>>>

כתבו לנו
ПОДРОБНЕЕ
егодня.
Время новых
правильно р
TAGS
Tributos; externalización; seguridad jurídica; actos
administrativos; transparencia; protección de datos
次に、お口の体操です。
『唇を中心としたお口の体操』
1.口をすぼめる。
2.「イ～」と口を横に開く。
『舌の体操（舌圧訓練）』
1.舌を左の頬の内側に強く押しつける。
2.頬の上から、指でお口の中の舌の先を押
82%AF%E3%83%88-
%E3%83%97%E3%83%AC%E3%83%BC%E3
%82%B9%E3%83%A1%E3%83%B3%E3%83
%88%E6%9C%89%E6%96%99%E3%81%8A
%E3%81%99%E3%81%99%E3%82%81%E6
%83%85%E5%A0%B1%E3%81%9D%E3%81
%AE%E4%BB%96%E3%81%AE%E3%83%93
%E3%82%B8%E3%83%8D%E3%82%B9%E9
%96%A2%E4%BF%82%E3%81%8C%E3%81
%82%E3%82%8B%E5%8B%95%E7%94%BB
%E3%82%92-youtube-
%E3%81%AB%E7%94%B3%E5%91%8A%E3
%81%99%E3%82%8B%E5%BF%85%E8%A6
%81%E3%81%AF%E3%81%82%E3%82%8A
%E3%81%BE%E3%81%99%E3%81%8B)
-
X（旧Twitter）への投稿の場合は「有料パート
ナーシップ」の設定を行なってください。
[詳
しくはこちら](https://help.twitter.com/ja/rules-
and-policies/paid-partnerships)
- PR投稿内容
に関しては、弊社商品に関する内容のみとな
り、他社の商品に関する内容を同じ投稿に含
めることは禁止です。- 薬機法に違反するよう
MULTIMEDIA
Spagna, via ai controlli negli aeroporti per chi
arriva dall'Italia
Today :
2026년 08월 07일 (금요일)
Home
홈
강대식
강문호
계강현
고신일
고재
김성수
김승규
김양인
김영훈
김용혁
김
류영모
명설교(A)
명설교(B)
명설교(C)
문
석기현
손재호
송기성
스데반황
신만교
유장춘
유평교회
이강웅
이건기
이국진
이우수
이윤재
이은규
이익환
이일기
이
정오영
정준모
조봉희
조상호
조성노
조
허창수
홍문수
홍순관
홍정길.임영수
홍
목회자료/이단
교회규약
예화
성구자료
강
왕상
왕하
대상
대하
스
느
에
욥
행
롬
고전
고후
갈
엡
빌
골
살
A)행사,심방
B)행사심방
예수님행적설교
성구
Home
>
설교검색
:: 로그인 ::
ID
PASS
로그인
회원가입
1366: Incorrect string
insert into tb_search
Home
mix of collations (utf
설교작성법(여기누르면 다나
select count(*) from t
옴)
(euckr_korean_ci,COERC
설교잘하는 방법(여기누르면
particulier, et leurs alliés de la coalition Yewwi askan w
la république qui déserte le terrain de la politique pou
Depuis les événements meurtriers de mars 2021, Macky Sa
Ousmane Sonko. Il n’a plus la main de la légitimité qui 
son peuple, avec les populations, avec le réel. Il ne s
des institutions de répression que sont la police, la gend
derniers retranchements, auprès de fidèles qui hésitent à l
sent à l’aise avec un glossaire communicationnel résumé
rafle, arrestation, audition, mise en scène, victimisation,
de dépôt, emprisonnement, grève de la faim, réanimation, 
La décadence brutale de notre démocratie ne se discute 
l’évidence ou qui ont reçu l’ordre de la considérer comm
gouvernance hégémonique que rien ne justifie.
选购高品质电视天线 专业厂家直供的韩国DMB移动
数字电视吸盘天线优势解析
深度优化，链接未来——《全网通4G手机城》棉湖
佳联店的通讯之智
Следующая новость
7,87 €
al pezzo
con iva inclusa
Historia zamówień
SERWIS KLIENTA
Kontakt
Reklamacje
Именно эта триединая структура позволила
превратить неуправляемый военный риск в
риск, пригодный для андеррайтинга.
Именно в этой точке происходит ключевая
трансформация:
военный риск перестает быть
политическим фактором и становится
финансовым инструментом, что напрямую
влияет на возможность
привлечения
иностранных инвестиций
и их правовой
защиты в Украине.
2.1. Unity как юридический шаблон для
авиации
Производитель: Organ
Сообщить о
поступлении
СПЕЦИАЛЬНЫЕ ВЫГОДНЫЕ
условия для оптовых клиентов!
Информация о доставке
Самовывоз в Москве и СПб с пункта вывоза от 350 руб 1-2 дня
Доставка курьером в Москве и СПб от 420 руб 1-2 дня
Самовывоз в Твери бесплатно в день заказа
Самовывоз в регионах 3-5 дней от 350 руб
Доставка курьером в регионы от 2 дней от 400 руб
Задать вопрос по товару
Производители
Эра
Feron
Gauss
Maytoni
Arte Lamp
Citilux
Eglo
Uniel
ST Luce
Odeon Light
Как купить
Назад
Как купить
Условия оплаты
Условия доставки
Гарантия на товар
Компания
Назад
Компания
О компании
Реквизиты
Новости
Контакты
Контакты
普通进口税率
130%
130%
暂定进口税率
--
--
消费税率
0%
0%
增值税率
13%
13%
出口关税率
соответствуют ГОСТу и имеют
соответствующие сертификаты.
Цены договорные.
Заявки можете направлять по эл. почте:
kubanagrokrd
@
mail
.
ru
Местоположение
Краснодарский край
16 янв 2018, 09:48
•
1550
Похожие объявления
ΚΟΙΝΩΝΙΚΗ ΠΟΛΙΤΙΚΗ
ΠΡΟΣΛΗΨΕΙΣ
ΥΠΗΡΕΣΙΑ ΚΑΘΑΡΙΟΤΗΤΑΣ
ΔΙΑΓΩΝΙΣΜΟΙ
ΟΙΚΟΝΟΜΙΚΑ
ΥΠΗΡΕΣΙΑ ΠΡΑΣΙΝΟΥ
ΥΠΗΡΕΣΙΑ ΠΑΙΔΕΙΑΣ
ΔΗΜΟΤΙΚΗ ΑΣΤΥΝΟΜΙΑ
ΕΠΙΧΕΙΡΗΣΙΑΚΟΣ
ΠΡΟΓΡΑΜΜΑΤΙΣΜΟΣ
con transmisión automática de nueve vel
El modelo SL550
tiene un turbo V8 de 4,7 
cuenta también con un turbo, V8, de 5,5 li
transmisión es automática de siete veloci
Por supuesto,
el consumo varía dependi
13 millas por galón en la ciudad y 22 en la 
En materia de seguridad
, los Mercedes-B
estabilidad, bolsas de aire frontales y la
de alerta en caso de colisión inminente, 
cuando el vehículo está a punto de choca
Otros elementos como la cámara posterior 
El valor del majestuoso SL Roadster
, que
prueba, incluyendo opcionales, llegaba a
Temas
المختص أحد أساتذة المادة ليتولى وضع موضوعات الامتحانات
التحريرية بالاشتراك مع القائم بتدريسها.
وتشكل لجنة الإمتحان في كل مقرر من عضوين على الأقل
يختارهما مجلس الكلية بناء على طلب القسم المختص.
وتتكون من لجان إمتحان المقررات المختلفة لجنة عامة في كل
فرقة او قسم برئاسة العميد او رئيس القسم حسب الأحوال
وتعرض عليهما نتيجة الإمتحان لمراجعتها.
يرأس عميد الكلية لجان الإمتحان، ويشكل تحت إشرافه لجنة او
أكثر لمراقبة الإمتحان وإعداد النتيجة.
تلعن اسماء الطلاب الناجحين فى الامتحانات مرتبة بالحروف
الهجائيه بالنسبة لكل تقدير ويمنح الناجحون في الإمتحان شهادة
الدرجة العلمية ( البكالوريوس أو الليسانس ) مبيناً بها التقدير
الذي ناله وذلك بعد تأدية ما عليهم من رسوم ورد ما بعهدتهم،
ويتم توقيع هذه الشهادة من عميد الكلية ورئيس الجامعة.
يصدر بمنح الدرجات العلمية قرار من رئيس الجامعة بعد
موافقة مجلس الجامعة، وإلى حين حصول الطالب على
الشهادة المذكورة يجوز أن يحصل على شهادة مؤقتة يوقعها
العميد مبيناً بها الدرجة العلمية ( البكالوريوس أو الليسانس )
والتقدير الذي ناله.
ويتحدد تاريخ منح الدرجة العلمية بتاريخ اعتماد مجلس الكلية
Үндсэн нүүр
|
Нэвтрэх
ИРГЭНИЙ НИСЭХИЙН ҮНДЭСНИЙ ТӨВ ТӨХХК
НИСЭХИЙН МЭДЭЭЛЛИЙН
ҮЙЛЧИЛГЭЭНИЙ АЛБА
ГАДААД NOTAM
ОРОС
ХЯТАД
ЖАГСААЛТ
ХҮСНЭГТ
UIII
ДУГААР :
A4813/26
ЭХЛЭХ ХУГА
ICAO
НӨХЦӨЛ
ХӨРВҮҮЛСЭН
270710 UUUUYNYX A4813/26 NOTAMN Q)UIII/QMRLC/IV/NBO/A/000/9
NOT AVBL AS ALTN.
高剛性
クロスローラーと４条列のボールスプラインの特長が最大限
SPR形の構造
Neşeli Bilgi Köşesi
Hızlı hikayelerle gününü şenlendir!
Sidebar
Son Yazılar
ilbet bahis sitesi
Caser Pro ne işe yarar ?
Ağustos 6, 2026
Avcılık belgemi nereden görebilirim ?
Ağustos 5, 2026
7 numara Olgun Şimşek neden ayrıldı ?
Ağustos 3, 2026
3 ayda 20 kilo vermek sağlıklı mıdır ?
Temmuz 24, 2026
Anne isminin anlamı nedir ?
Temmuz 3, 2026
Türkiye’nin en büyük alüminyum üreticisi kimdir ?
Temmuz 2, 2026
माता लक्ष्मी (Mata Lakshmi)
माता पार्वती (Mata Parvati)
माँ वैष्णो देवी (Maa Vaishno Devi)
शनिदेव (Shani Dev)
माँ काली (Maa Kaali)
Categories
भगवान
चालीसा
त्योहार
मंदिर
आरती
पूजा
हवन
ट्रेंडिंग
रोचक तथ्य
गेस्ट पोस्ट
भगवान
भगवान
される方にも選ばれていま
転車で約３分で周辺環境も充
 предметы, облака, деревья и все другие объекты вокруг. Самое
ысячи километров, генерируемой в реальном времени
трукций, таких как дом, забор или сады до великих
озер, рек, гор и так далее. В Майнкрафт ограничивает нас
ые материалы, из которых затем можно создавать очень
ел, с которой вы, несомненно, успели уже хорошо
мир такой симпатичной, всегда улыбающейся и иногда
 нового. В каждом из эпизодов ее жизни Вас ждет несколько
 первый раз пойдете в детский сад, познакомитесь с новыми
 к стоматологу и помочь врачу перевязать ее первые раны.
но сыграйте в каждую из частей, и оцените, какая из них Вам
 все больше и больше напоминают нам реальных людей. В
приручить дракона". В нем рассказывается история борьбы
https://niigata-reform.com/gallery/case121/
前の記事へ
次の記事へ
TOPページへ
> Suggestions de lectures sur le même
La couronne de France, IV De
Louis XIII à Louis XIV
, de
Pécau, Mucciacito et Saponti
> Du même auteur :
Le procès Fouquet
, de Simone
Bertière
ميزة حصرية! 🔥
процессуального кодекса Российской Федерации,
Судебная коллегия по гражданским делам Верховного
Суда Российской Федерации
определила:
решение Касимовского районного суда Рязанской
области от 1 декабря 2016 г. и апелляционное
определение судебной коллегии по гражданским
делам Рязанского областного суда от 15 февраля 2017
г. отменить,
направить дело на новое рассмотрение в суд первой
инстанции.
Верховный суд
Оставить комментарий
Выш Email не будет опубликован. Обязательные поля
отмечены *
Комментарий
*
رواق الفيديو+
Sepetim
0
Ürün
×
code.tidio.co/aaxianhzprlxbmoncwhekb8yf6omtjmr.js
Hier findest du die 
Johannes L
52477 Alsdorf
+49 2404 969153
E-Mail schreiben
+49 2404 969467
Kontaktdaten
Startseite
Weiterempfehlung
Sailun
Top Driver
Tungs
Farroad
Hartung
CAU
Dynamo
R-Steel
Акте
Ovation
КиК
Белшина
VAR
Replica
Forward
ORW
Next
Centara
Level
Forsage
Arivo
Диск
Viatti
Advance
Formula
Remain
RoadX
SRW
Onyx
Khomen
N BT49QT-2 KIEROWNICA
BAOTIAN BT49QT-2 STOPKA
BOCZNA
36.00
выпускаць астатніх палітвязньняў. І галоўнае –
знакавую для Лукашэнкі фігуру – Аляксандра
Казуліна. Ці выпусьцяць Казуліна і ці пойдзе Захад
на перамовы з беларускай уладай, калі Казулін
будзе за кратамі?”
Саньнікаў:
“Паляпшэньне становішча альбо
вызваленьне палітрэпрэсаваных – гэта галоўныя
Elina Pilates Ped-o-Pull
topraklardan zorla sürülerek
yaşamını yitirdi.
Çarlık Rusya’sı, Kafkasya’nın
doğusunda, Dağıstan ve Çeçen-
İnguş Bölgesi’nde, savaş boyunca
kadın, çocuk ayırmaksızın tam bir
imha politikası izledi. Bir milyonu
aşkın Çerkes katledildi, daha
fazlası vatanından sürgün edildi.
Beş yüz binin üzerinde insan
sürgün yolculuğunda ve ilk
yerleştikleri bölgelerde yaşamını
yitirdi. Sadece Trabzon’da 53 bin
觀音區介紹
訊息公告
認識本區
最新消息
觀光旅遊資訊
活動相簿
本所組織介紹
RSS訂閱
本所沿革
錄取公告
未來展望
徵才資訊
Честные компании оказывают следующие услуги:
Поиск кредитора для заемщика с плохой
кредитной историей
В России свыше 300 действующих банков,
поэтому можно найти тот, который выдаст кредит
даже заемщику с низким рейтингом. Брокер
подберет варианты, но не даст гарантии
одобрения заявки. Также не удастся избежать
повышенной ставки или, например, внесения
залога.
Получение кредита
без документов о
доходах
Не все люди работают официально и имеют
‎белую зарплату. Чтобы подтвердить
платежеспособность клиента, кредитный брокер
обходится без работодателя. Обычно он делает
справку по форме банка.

<<<

Problem to work on:
Copy out the records word for word, starting with the very first line and stopping after the line that contains "gouvernance hégémonique que rien ne justifie.".

Worked solution:
כתבו לנו
ПОДРОБНЕЕ
егодня.
Время новых
правильно р
TAGS
Tributos; externalización; seguridad jurídica; actos
administrativos; transparencia; protección de datos
次に、お口の体操です。
『唇を中心としたお口の体操』
1.口をすぼめる。
2.「イ～」と口を横に開く。
『舌の体操（舌圧訓練）』
1.舌を左の頬の内側に強く押しつける。
2.頬の上から、指でお口の中の舌の先を押
82%AF%E3%83%88-
%E3%83%97%E3%83%AC%E3%83%BC%E3
%82%B9%E3%83%A1%E3%83%B3%E3%83
%88%E6%9C%89%E6%96%99%E3%81%8A
%E3%81%99%E3%81%99%E3%82%81%E6
%83%85%E5%A0%B1%E3%81%9D%E3%81
%AE%E4%BB%96%E3%81%AE%E3%83%93
%E3%82%B8%E3%83%8D%E3%82%B9%E9
%96%A2%E4%BF%82%E3%81%8C%E3%81
%82%E3%82%8B%E5%8B%95%E7%94%BB
%E3%82%92-youtube-
%E3%81%AB%E7%94%B3%E5%91%8A%E3
%81%99%E3%82%8B%E5%BF%85%E8%A6
%81%E3%81%AF%E3%81%82%E3%82%8A
%E3%81%BE%E3%81%99%E3%81%8B)
-
X（旧Twitter）への投稿の場合は「有料パート
ナーシップ」の設定を行なってください。
[詳
しくはこちら](https://help.twitter.com/ja/rules-
and-policies/paid-partnerships)
- PR投稿内容
に関しては、弊社商品に関する内容のみとな
り、他社の商品に関する内容を同じ投稿に含
めることは禁止です。- 薬機法に違反するよう
MULTIMEDIA
Spagna, via ai controlli negli aeroporti per chi
arriva dall'Italia
Today :
2026년 08월 07일 (금요일)
Home
홈
강대식
강문호
계강현
고신일
고재
김성수
김승규
김양인
김영훈
김용혁
김
류영모
명설교(A)
명설교(B)
명설교(C)
문
석기현
손재호
송기성
스데반황
신만교
유장춘
유평교회
이강웅
이건기
이국진
이우수
이윤재
이은규
이익환
이일기
이
정오영
정준모
조봉희
조상호
조성노
조
허창수
홍문수
홍순관
홍정길.임영수
홍
목회자료/이단
교회규약
예화
성구자료
강
왕상
왕하
대상
대하
스
느
에
욥
행
롬
고전
고후
갈
엡
빌
골
살
A)행사,심방
B)행사심방
예수님행적설교
성구
Home
>
설교검색
:: 로그인 ::
ID
PASS
로그인
회원가입
1366: Incorrect string
insert into tb_search
Home
mix of collations (utf
설교작성법(여기누르면 다나
select count(*) from t
옴)
(euckr_korean_ci,COERC
설교잘하는 방법(여기누르면
particulier, et leurs alliés de la coalition Yewwi askan w
la république qui déserte le terrain de la politique pou
Depuis les événements meurtriers de mars 2021, Macky Sa
Ousmane Sonko. Il n’a plus la main de la légitimité qui 
son peuple, avec les populations, avec le réel. Il ne s
des institutions de répression que sont la police, la gend
derniers retranchements, auprès de fidèles qui hésitent à l
sent à l’aise avec un glossaire communicationnel résumé
rafle, arrestation, audition, mise en scène, victimisation,
de dépôt, emprisonnement, grève de la faim, réanimation, 
La décadence brutale de notre démocratie ne se discute 
l’évidence ou qui ont reçu l’ordre de la considérer comm
gouvernance hégémonique que rien ne justifie.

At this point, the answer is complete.